Source text:
— start —
As always, if you haven't donated your username and validation code, it's more than welcome. Just send it over in a PM and I'll add you to the mix! Suggestions are always welcome as well. This is for me as much as it is for all of you.


----------



## twilyth (Jan 2, 2018)

Don't push yourself. We're not going anywhere.

Thank you for the update.  Was just thinking about this yesterday.  And thanks for all of the work you're doing on it.


----------



## Solaris17 (Jan 2, 2018)

Totally unrelated, I only dabble in DBA as part of my job but I have taken up postgre instead of my normal sqli mysql route and im glad to see it gets so much love by someone who knows far more about this stuff then me. Now I wont doubt teaching myself with it.


----------



## Aquinus (Jan 2, 2018)
— end —
Actions to take:
(a) List the usernames that head the posts in the forum thread.
(b) From the forum thread, return the stretch from "Don't push yourself." through "Solaris17 (Jan 2, 2018)".

Data shown:
— start —
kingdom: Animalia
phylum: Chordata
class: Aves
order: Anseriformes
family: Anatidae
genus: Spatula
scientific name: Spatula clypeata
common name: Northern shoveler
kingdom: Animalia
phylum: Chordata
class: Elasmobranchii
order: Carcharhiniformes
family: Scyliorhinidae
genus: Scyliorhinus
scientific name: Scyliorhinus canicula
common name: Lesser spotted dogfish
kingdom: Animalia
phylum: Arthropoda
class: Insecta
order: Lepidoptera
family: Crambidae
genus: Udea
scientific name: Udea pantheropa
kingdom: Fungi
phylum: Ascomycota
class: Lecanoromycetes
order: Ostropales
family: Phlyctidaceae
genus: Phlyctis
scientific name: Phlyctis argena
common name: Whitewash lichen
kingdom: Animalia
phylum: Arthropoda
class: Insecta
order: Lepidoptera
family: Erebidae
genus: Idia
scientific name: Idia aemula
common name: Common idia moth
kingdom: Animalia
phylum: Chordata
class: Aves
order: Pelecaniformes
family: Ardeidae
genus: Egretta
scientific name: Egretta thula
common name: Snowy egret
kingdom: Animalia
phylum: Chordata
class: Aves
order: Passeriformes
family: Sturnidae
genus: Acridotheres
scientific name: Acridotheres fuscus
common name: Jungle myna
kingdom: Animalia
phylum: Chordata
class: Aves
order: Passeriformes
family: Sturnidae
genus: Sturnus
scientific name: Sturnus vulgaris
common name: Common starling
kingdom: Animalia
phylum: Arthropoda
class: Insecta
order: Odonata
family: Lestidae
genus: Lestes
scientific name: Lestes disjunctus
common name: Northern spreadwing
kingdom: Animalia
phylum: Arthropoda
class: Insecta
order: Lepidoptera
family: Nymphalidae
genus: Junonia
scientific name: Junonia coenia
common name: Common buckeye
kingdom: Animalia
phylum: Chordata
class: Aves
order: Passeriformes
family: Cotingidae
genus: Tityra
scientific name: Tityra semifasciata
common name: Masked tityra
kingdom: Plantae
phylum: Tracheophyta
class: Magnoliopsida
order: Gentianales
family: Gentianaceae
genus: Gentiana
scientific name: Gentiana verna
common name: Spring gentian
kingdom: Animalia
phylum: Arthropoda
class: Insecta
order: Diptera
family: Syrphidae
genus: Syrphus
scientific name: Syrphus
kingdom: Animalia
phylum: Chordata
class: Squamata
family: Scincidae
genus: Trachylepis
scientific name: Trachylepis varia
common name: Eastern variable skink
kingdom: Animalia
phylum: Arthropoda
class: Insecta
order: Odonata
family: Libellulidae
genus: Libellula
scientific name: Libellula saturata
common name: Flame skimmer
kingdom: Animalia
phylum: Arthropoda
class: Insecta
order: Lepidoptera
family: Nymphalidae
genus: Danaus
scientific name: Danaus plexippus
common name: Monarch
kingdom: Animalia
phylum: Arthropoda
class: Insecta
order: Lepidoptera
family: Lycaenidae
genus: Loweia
— end —
The results:
(a)
twilyth
Solaris17
Aquinus

(b)
Don't push yourself. We're not going anywhere.

Thank you for the update.  Was just thinking about this yesterday.  And thanks for all of the work you're doing on it.


----------



## Solaris17 (Jan 2, 2018)